Rund sechseinhalb Jahre nach den Brüsseler Terroranschlägen vom März 2016 mit 32 Todesopfern hat die juristische Aufarbeitung begonnen. Vor dem Brüsseler Schwurgericht fand am Montagmorgen eine Voranhörung mit den Angeklagten statt. Die meisten von ihnen verweigerten jedoch kurz nach Beginn des Verfahrens ihre Teilnahme, darunter vor allem der Hauptbeschuldigte, der französische Islamist Salah Abdeslam.

Abdeslam warf dem Gericht eine unfaire Behandlung der Angeklagten vor, weil sie während des Verfahrens in geschlossenen Glaskästen isoliert sind. Zuvor hatten bereits weitere Angeklagte aus Protest gegen die Glaskästen darauf bestanden, wieder aus dem Gerichtssaal geführt zu werden.
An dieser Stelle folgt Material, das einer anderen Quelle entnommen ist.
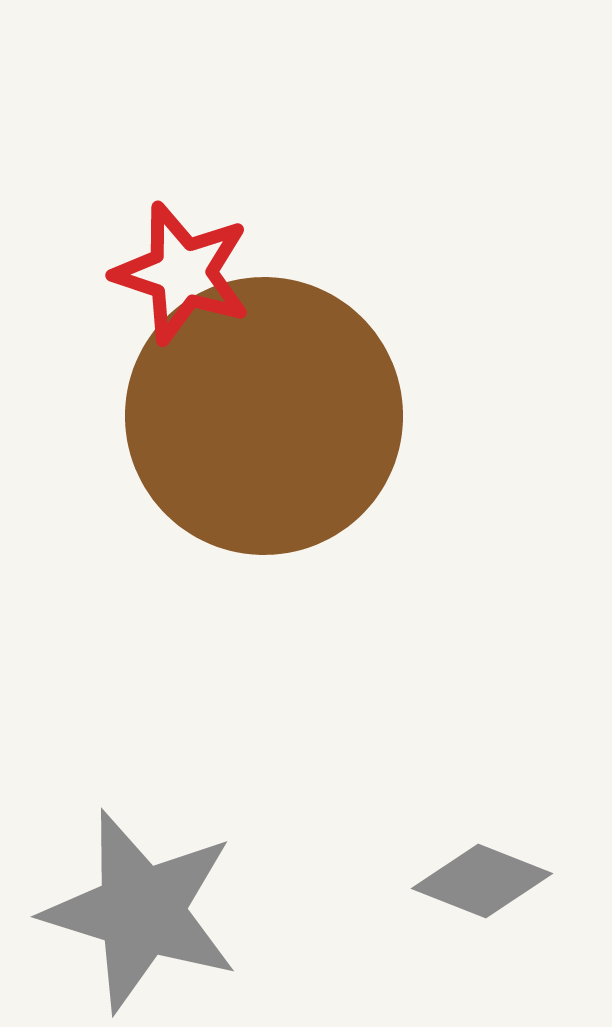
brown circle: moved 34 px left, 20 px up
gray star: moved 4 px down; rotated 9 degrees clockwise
Schließlich waren nur noch drei von ihnen bereit, im Saal zu bleiben.

Abdeslam ist der einzige Überlebende der Pariser Anschlagsserie vom November 2015 mit 130 Toten und war Ende Juni in Paris zu lebenslanger Haft verurteilt worden. Wegen seiner mutmaßlichen Beteiligung an der Brüsseler Terrorzelle steht er nun auch in Belgien vor Gericht.
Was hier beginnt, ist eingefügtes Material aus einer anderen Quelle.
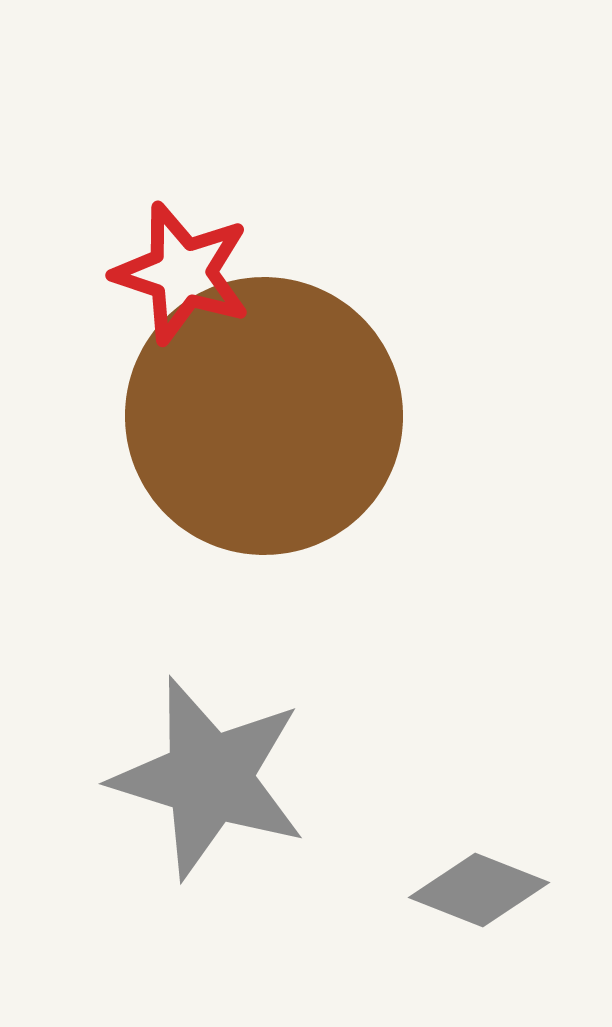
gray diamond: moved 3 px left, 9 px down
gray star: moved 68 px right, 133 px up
Der Prozess um die Anschläge am Brüsseler Flughafen und in der U-Bahn beginnt am 13. Oktober; drei Tage vorher werden die Geschworenen bestimmt. Angeklagt sind zehn mutmaßliche Mitglieder der Brüsseler Terrorzelle. Einer von ihnen, der vermutlich bei Kämpfen in Syrien getötet wurde, wird in Abwesenheit verurteilt. An dem Mammutverfahren nehmen rund 960 Zivilkläger teil.